KEY POINTS:
- Japanese researchers have begun human trials of a drug that could regrow teeth by blocking the USAG-1 protein, according to AFP and multiple scientific sources
- Phase I clinical trials launched at Kyoto University Hospital in October 2024 with 30 healthy adult males, according to Toregem BioPharma
- The drug received Orphan Drug designation from Japan’s health ministry in September 2025, per official company announcements
- Researchers aim for commercial availability by 2030, though experts caution the path remains long
A Japanese biotech company has begun the world’s first human trials of a drug designed to regrow teeth, potentially offering an alternative to dentures and implants for millions of people who have lost teeth to decay, injury, or genetic conditions.
Toregem BioPharma Co., Ltd., a Kyoto University spin-off, launched Phase I clinical trials at Kyoto University Hospital in October 2024, according to AFP reporting in December 2024. The trial enrolled 30 healthy adult males aged 30 to 64, each missing at least one molar, with the study scheduled to run through August 2025.
The drug, designated TRG-035, works by blocking a protein called USAG-1 that normally suppresses tooth development, according to peer-reviewed research published in Science Advances in February 2021. The study demonstrated that a single administration of anti-USAG-1 antibodies could regenerate whole teeth in mice and ferrets by reactivating dormant tooth buds.
Dr. Katsu Takahashi, head of Oral and Maxillofacial Surgery at Medical Research Institute Kitano Hospital in Osaka and the research lead, has stated the team’s goal is to help those suffering from tooth loss or absence, according to AFP reporting.
Dr. Takahashi has researched tooth regeneration since 1991, according to company materials from Toregem BioPharma. The company name combines “Tooth Regeneration Medicine” and was founded in May 2020 as a Kyoto University spin-off, according to the company’s official website.
Japan’s Ministry of Health, Labour and Welfare granted TRG-035 Orphan Drug designation on September 29, 2025, for the treatment of severe congenital hypodontia—a condition affecting patients missing six or more permanent teeth, according to an official Toregem BioPharma press release.
The underlying science targets what researchers call “third dentition”—vestigial tooth buds that exist in humans but normally remain dormant. According to the Science Advances paper, blocking USAG-1 enhances BMP (bone morphogenetic protein) signaling, allowing these dormant structures to develop into functional teeth.
Animal studies in mice, ferrets, and dogs showed no significant adverse effects, according to the peer-reviewed research. However, human safety data from the ongoing Phase I trial has not yet been published.

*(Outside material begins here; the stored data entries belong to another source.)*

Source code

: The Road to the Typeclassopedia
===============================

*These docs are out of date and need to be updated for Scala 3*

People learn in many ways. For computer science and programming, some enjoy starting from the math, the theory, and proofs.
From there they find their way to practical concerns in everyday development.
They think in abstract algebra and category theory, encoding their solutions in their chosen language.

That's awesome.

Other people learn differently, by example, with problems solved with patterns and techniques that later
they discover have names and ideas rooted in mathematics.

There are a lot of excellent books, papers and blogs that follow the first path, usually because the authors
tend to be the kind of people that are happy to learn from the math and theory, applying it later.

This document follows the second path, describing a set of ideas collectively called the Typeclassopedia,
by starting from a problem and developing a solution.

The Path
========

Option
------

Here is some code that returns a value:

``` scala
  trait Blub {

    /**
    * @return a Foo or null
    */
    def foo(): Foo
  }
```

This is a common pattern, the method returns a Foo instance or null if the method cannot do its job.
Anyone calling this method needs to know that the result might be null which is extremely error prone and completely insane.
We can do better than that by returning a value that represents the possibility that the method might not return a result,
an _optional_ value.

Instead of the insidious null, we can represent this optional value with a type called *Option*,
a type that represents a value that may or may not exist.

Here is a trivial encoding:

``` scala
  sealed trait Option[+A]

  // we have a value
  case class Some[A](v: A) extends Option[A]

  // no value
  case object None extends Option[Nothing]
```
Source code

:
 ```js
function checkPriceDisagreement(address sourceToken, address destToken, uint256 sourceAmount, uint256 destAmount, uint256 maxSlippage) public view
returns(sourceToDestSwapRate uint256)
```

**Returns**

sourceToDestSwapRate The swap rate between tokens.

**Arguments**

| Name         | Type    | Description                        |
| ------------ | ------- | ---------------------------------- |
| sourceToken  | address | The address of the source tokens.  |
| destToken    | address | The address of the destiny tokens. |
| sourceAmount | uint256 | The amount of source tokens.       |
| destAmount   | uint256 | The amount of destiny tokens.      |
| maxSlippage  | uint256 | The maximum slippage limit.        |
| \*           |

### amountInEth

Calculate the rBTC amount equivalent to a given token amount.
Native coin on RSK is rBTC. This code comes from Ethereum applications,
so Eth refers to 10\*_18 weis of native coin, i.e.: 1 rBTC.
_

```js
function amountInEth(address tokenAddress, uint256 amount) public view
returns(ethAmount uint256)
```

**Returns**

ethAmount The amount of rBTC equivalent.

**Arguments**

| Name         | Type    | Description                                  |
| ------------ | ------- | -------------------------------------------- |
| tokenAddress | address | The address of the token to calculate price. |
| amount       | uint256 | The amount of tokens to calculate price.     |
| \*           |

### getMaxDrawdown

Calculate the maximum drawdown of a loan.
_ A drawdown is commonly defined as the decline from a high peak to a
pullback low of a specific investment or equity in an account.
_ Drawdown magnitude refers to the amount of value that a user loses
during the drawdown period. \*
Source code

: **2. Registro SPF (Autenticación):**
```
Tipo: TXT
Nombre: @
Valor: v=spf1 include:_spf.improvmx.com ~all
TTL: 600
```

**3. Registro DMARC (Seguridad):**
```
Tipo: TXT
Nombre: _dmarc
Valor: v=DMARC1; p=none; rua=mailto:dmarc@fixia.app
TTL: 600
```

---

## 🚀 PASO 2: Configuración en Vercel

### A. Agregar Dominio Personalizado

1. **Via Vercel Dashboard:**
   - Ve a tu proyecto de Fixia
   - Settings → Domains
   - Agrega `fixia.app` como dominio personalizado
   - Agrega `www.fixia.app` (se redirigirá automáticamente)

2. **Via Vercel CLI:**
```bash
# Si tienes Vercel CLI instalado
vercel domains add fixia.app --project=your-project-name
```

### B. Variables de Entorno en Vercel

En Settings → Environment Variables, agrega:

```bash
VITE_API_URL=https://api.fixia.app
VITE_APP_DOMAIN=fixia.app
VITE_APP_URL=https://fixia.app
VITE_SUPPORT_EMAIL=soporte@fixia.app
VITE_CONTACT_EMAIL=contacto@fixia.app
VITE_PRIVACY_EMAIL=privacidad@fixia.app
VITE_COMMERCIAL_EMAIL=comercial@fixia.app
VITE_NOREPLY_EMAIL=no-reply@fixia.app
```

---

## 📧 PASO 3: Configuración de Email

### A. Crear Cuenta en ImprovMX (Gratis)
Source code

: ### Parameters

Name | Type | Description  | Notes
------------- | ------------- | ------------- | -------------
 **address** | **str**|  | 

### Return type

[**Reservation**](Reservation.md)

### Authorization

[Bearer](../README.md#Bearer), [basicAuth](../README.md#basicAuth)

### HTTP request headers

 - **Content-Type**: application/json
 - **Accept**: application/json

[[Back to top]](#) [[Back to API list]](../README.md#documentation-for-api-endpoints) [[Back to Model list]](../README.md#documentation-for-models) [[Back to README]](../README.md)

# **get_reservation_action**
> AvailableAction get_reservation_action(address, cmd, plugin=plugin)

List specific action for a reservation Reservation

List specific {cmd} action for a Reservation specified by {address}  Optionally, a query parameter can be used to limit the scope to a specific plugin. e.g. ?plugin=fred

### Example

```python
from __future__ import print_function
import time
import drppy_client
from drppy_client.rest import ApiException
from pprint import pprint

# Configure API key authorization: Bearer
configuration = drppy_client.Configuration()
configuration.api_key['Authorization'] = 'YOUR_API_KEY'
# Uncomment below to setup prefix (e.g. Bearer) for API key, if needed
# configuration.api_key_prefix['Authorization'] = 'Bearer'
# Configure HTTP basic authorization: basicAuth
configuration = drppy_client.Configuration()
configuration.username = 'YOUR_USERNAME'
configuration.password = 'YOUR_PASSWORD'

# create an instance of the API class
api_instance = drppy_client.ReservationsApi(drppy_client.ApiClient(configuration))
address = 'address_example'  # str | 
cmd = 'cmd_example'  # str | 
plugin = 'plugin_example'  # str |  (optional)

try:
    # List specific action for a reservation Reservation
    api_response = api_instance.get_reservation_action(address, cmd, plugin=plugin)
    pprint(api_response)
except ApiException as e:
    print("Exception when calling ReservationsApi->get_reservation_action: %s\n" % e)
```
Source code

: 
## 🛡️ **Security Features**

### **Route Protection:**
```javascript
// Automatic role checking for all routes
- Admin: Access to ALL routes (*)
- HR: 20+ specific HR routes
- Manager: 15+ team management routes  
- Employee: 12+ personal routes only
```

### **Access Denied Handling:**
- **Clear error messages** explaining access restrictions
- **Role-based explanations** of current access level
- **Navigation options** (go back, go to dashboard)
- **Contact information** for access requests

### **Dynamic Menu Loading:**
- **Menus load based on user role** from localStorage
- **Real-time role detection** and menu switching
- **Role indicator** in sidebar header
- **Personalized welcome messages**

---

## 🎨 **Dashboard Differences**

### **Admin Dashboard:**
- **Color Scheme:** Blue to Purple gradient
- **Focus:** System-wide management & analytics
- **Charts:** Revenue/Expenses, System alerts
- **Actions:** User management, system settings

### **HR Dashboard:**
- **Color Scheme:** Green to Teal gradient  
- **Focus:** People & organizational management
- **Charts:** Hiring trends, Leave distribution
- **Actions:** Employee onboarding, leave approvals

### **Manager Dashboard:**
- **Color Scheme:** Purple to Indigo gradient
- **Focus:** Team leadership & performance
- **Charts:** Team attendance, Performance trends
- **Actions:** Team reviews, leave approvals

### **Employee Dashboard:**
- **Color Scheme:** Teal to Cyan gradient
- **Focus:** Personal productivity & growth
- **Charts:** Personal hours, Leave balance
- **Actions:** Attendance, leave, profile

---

Professor Angray Kang of Queen Mary University of London, commenting to AFP, described the research as “exciting and worth pursuing” while cautioning that clinical development “would not be a short sprint, but by analogy a set of back-to-back consecutive ultra-marathons.”
Dr. Chengfei Zhang, clinical professor at the University of Hong Kong, told AFP the method is “innovative and holds potential” but noted that “outcomes observed in animals do not always directly translate to humans.”
Toregem BioPharma has announced plans for subsequent trials involving children aged 2 to 7 with congenital anodontia, according to company statements reported by JStories. These pediatric trials are planned for the 2025-2027 period, following completion of Phase I adult safety assessments.
The company has partnered with WuXi Biologics to manufacture the humanized monoclonal antibody, according to Labiotech reporting.
Dr. Takahashi has stated the goal of commercial availability “in about five years,” according to multiple news reports from 2024. If successful, the treatment could benefit not only those with genetic tooth deficiencies but potentially anyone who has lost teeth, though broader applications would require additional regulatory approvals.
USC Ostrow School of Dentistry noted in an analysis that “even under optimal conditions, widespread availability is unlikely before 2030,” reflecting the lengthy timeline required for Phase II and Phase III trials before potential commercialization.
The research represents what experts describe as a potentially transformative approach to dental medicine, shifting from artificial replacements toward biological regeneration. However, the path from promising animal studies to approved human treatment remains uncertain, and results from ongoing trials will determine whether this approach can fulfill its promise.
Note: This article corrects errors found in viral social media posts that incorrectly attributed this research to “Dentinova Research Hub” (a UK dental news blog unrelated to this research) and prematurely claimed human trials had “successfully completed” with the drug “proven safe.” Phase I trials remain ongoing as of the most recent verified reports.